Texte fourni
====
Vincent Peillon juge "serviles" les patrons de la télévision publique

Invité le jeudi 14 janvier par France 2 à débattre en début de soirée avec Eric Besson et Marine LePen sur l'identité nationale, l'eurodéputé socialiste Vincent Peillon avait spectaculairement fait faux bond à la chaîne publique. Un coup d'éclat que le Conseil supérieur de l'audiovisuel (CSA) a déploré.
Votre défection a été perçue comme un "coup médiatique". Avec le recul, pensez-vous toujours avoir eu raison ?

Les Français sont préoccupés par l'emploi, la santé, l'éducation, le logement, mais l'audiovisuel public a décidé de programmer une série de débats sur l'identité nationale et l'immigration. Un débat qui fait honte à la France et stigmatise plusieurs millions de nos compatriotes. Sept émissions sur neuf organisées aux heures de grande écoute ont été consacrées essentiellement à cette question. Il fallait arrêter cela. Mais comment se faire entendre ? Le président de la République a déjà la mainmise sur de nombreux médias privés, par sa proximité avec les propriétaires des principaux grands groupes privés. Et maintenant, cela concerne le service public ! Dans le classement de Reporters sans frontières sur la liberté de la presse, la France est aujourd'hui 43e. Elle était 11e en 2002.

La gauche y est pourtant régulièrement invitée et peut s'exprimer librement.
====
Données fournies

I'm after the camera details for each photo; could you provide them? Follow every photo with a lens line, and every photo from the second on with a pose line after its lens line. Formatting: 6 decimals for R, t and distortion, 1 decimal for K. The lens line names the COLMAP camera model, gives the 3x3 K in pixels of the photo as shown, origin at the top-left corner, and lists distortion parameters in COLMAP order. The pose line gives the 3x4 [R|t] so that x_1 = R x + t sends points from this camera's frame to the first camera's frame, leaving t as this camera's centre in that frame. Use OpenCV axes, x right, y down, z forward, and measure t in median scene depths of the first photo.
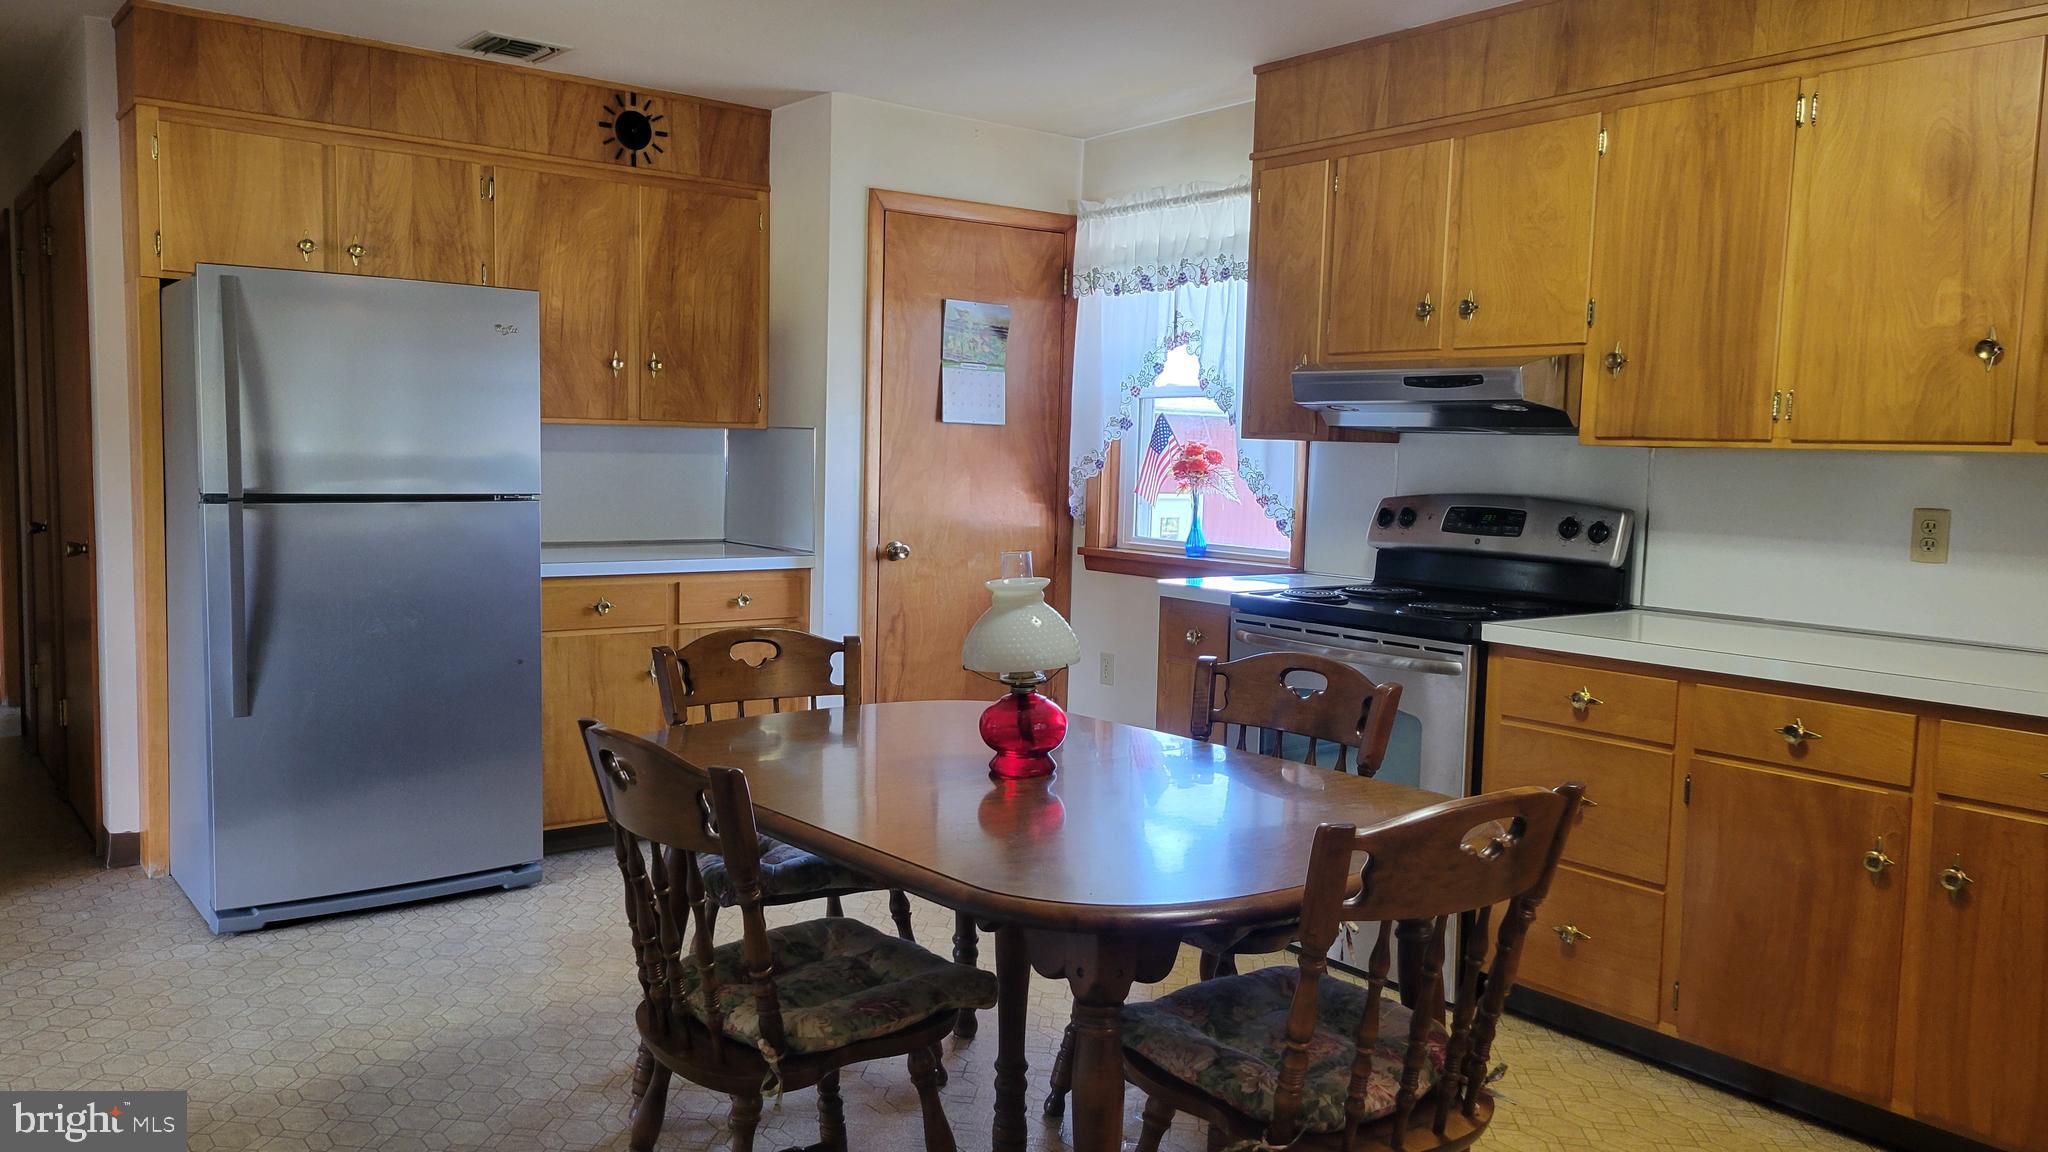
lens RADIAL K [[1523.1, 0, 1024.0], [0, 1523.1, 576.0], [0, 0, 1]] dist [-0.078141, 0.000805]
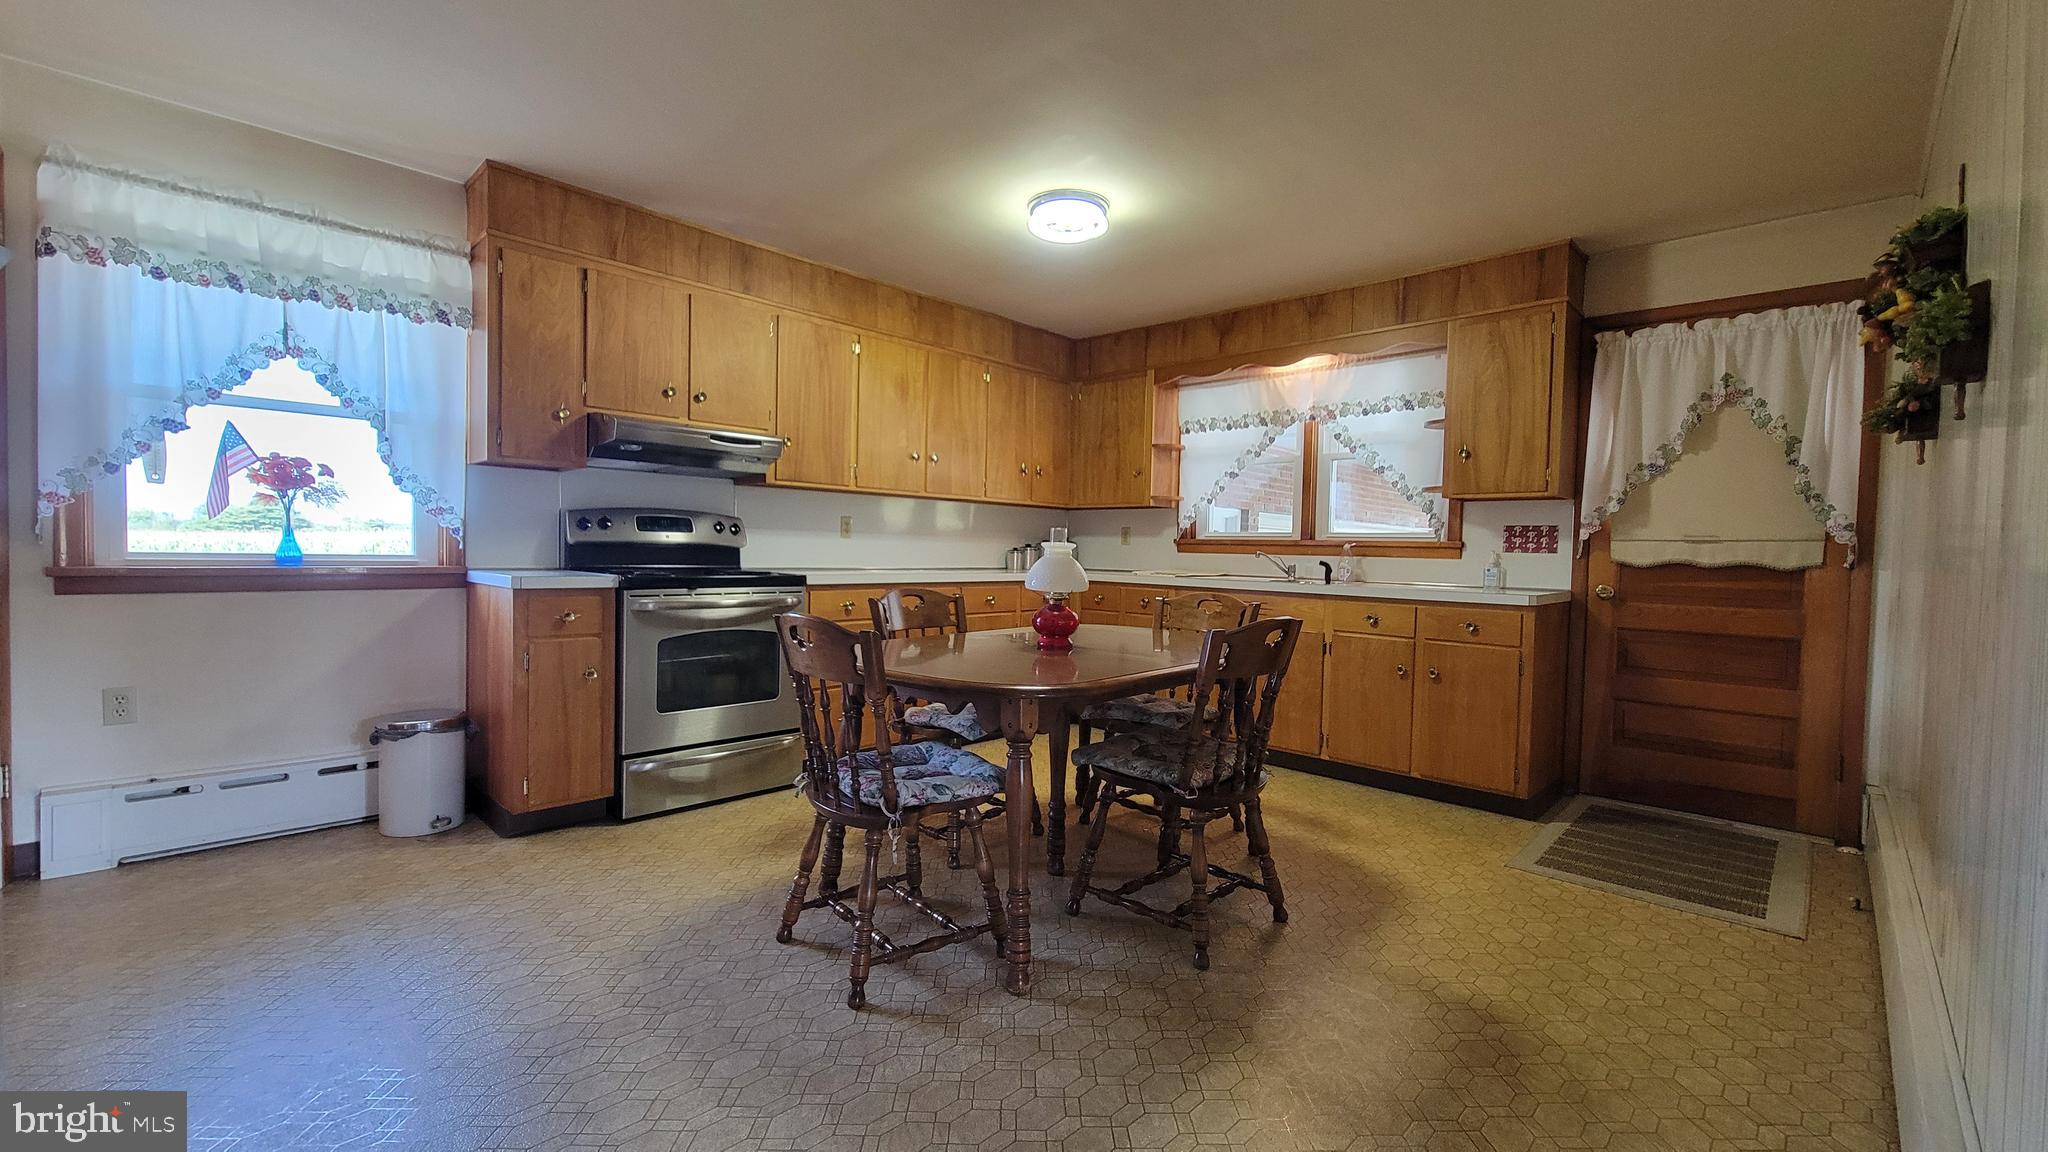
lens RADIAL K [[833.7, 0, 1024.0], [0, 833.7, 576.0], [0, 0, 1]] dist [-0.000580, -0.000088]
pose [[-0.189582, -0.044493, 0.980856, -0.677429], [0.071067, 0.995731, 0.058904, -0.005853], [-0.979290, 0.080874, -0.185611, 0.793531]]
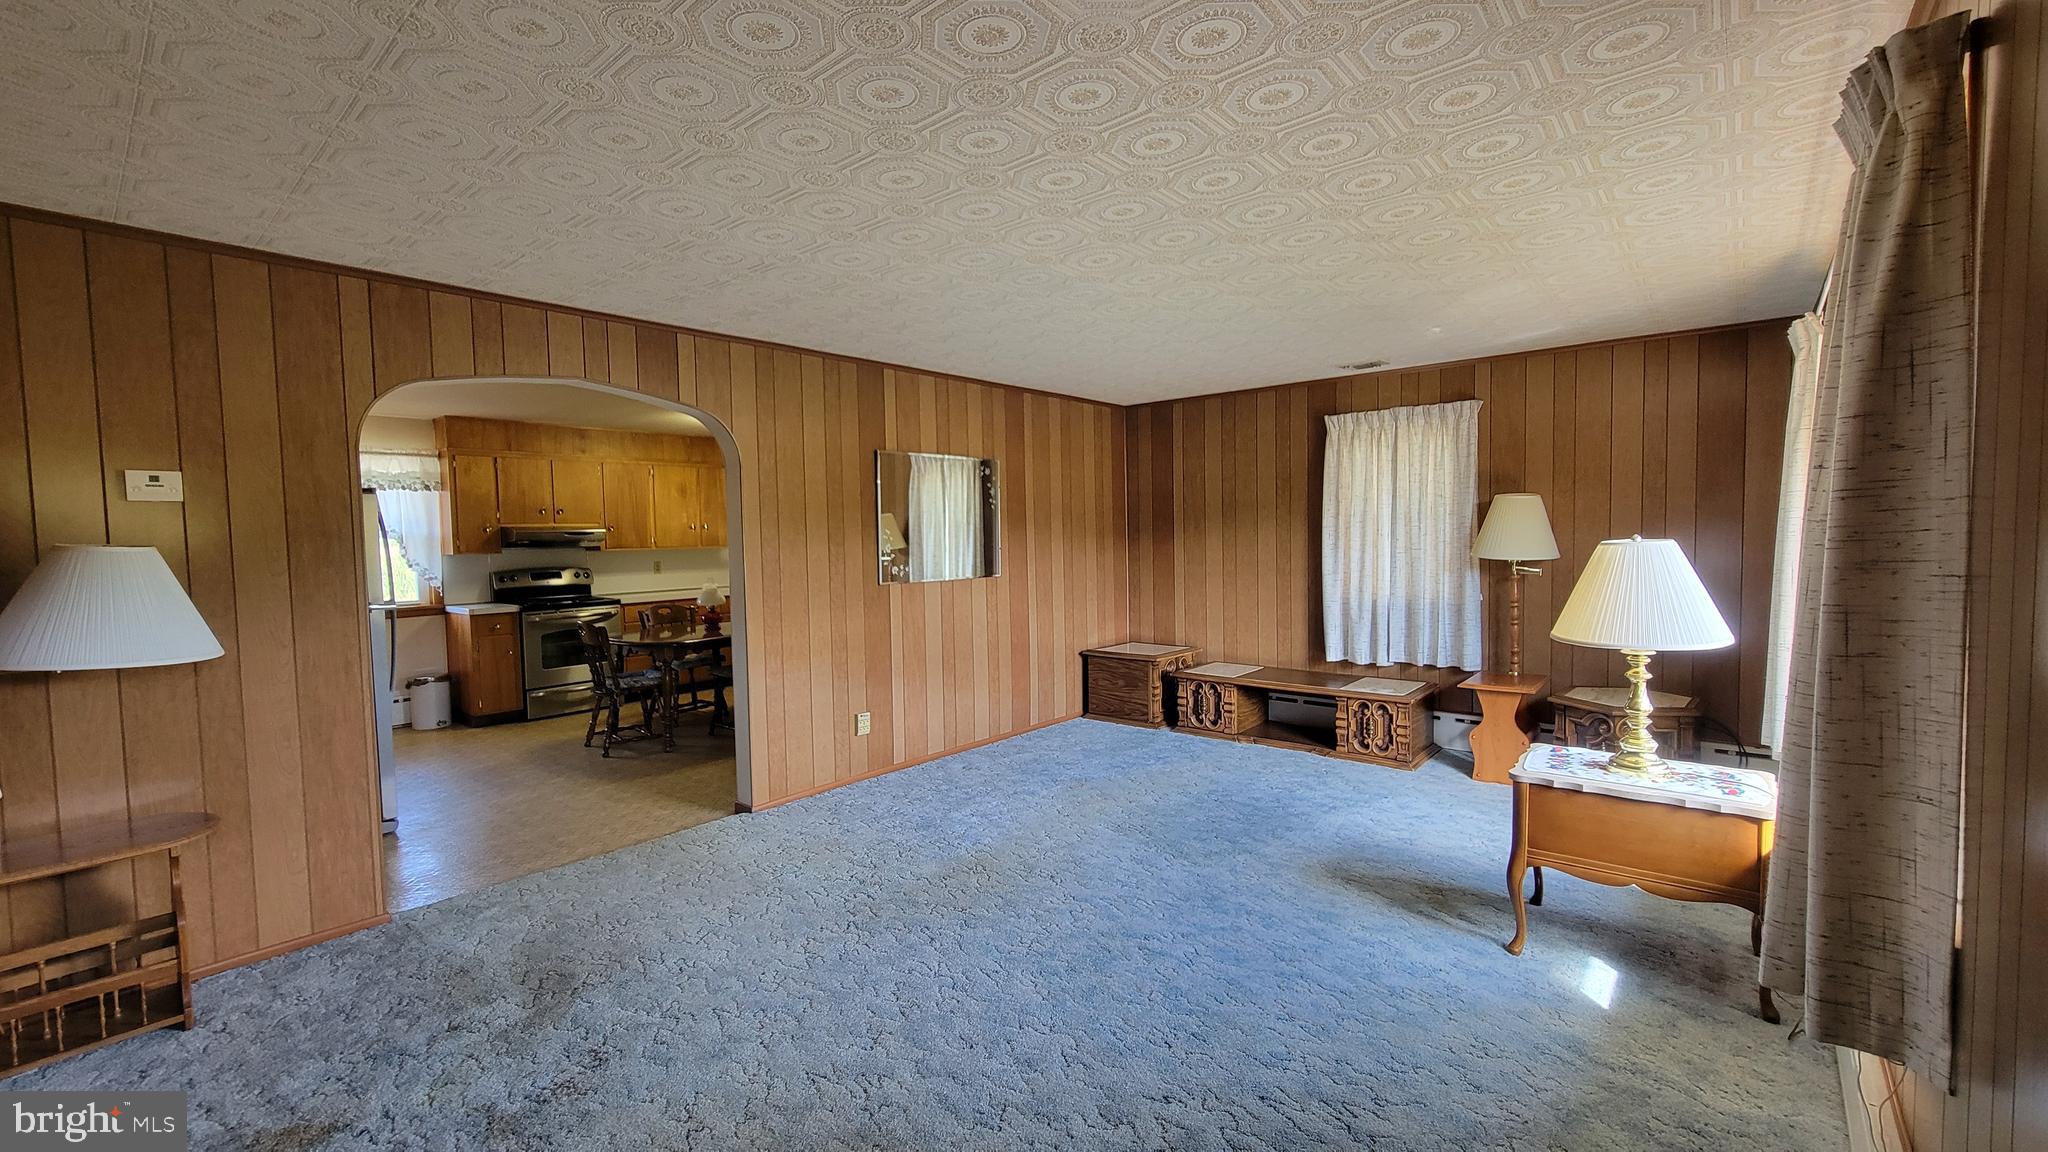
lens RADIAL K [[835.4, 0, 1013.8], [0, 835.4, 577.0], [0, 0, 1]] dist [-0.001013, -0.000102]
pose [[-0.237746, -0.052176, 0.969925, -1.673721], [0.112761, 0.990322, 0.080913, -0.066745], [-0.964760, 0.128606, -0.229561, 0.448859]]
====
Travail à faire
[1] Répondez aux questions suivantes d'après le texte sur Vincent Peillon et la télévision publique :
(a) Avec qui Vincent Peillon était-il invité à débattre sur France 2 le jeudi 14 janvier ?
(b) Combien des neuf émissions organisées aux heures de grande écoute ont été consacrées essentiellement à l'identité nationale et à l'immigration ?
(c) Quel rang la France occupait-elle en 2002 dans le classement de Reporters sans frontières sur la liberté de la presse ?
[2] Reprenez, s'il vous plaît, le texte sur Vincent Peillon et la télévision publique à la suite de sa dernière phrase.

Réponses
[1]
(a) Avec Eric Besson et Marine LePen.
(b) Sept.
(c) La 11e place.

[2]
Il a fallu deux ans au CSA, composé de neuf membres entièrement nommés par la droite, pour décider qu'il faudrait rééquilibrer le temps de parole du président de la République avec celui de l'opposition. Mais il lui a fallu 24 heures pour condamner mon refus de cette dérive du service public…

Pourquoi avoir d'abord menti et fait mine d'accepter l'invitation ?

Lorsque j'ai été invité, on ne m'a pas dit que le débat serait organisé autour d'Eric Besson. Je ne savais même pas, d'ailleurs, qui seraient les invités. Je l'ai appris plus tard en lisant Le Parisien, le 17 décembre. J'étais dans le train, de retour de Strasbourg avec Marielle de Sarnez. Le 9 janvier, je ne sais toujours pas quel sera l'ordre des débats. Ces deux scènes ont été filmées par des journalistes et sont visibles sur Internet, contredisant ceux qui me traitent sans vergogne de voyou. C'est Arlette Chabot qui finira par m'apprendre le déroulé, le jour même du débat à 11 h 25.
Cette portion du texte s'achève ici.